PASSAGE TO READ =
Vers uses TOML configuration files to define VM specifications. The primary configuration file is vers.toml, which controls how VMs are created.

Configuration File Structure

Complete vers.toml Example

[machine]
mem_size_mib = 2048           # VM memory allocation in MiB
vcpu_count = 4                # Number of virtual CPU cores
fs_size_vm_mib = 4096         # VM filesystem size in MiB

[rootfs]
name = "default"              # Base filesystem image name

[kernel]
name = "default.bin"          # Kernel image file name

Minimal Configuration

[machine]
mem_size_mib = 512

[rootfs]
name = "default"

Configuration Sections

[machine] Section

Controls VM hardware specifications and resource allocation.

Memory Configuration

  • mem_size_mib - RAM allocation per VM in mebibytes
  • Range - Typically 512-16384 MiB, depending on system capacity
[machine]
mem_size_mib = 1024    # 1 GB RAM per VM

CPU Configuration

  • vcpu_count - Number of virtual CPU cores per VM
  • Range - 1-16 cores typical, limited by host system
[machine]
vcpu_count = 2         # 2 CPU cores per VM

Storage Configuration

  • fs_size_vm_mib - Storage allocated to VMs
[machine]
fs_size_vm_mib = 2048         # 2 GB per VM

[rootfs] Section

Defines the base filesystem image for VMs.
  • name - Identifier for the rootfs image
  • “default” - Uses system default image
[rootfs]
name = "default"

[kernel] Section

Specifies the kernel image for VM boot.
  • name - Kernel image filename
  • Default - “default.bin” for standard kernel
[kernel]
name = "default.bin"

Default Values

When values are omitted, Vers uses these defaults:
[machine]
mem_size_mib = 512
vcpu_count = 1
fs_size_vm_mib = 512

[rootfs]
name = "default"

[kernel]
name = "default.bin"

[Source records]
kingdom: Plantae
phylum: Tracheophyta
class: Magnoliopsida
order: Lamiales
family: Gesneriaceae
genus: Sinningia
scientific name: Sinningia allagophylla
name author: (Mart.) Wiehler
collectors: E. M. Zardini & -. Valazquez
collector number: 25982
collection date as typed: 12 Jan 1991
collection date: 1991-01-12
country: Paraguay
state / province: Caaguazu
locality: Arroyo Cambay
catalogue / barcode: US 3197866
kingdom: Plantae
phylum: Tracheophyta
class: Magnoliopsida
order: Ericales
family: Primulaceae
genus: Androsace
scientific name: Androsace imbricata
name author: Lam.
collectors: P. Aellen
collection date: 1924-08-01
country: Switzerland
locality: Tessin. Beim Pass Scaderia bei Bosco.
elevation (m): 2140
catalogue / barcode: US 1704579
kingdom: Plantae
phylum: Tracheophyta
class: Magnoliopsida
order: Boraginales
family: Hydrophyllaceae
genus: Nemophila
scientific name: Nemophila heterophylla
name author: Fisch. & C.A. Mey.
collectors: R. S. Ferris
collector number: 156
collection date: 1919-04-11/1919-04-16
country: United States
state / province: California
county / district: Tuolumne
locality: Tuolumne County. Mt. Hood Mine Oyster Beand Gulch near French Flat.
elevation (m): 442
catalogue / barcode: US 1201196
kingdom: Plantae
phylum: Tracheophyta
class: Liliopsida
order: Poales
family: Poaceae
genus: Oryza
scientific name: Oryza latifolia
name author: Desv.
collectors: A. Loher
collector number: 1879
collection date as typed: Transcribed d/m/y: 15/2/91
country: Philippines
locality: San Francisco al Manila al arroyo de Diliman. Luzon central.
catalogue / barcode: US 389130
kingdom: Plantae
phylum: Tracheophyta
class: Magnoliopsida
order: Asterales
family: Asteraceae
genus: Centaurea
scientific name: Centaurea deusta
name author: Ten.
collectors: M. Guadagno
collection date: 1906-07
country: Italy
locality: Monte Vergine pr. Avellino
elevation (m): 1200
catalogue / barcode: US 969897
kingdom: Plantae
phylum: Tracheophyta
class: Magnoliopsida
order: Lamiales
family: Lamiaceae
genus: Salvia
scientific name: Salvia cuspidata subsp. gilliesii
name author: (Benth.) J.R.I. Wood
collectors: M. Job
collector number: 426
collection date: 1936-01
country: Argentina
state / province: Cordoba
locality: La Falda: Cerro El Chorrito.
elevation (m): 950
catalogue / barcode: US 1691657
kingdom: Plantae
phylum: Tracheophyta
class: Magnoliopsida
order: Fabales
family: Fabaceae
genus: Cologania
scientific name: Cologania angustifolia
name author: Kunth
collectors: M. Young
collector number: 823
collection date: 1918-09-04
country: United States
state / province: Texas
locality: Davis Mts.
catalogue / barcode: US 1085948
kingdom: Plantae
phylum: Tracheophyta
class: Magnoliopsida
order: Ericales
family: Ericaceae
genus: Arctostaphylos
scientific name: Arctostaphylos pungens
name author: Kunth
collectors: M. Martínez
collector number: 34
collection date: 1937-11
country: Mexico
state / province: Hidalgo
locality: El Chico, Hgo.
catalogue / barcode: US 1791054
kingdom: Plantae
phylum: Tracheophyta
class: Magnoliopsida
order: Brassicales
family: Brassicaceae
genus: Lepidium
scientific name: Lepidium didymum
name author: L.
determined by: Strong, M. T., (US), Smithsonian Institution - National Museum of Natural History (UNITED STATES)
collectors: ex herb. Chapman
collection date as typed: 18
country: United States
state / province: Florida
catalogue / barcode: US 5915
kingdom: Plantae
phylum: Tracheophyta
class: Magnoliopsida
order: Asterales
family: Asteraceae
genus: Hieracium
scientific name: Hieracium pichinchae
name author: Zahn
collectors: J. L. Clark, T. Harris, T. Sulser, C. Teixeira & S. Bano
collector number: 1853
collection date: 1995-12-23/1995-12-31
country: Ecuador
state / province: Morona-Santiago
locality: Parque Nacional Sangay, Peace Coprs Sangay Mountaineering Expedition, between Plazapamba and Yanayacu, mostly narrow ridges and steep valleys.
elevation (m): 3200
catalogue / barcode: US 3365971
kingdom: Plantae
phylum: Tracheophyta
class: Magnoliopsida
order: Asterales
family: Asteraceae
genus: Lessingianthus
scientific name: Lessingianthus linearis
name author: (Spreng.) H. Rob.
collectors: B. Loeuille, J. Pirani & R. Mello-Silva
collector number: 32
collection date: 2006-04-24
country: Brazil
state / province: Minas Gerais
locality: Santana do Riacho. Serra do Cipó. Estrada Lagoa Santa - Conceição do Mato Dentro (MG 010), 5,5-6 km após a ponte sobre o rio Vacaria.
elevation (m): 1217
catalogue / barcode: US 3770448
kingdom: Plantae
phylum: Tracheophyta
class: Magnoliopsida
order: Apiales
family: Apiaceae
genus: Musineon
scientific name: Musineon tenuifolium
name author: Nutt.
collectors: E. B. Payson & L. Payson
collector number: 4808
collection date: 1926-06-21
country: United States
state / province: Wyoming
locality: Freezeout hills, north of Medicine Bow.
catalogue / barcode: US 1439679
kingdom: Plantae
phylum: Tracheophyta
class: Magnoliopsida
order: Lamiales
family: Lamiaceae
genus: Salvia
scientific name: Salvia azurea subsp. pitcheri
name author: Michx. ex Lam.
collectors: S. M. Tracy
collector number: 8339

PROBLEM REQUIREMENTS = Extend the passage on Vers configuration files beyond its final default kernel setting, preserving its format. These lines are separate material and are not part of the passage on Vers configuration.

EXERCISE RESPONSE =
Loading Behavior

# If vers.toml exists: load values, use defaults for missing sections
# If vers.toml missing: use all defaults (with warning)
vers run
# Warning: vers.toml not found, using default configuration

Configuration Override Hierarchy

Precedence Order (highest to lowest)

  1. Command-line flags - Direct flag values
  2. Configuration file - vers.toml values
  3. System defaults - Built-in fallbacks

Flag Override Examples

# Override memory from command line
vers run --mem-size 4096
# Uses 4096 MiB regardless of vers.toml value

# Override multiple values
vers run --mem-size 2048 --vcpu-count 4 --rootfs custom-image

Configuration Validation

Validation Rules

  • Positive integers - Memory, CPU, and storage values must be > 0
  • Resource constraints - Values must be within system capabilities
  • Image availability - Referenced images must exist

Common Validation Errors

vers run --mem-size -1
# Error: Invalid memory size (must be positive)

Environment-Specific Configurations

Development Configuration

# vers-dev.toml
[machine]
mem_size_mib = 1024
vcpu_count = 2
fs_size_vm_mib = 2048

[rootfs]
name = "default"

High-Performance Configuration

# vers-perf.toml
[machine]
mem_size_mib = 4096
vcpu_count = 8
fs_size_vm_mib = 8192

[rootfs]
name = "default"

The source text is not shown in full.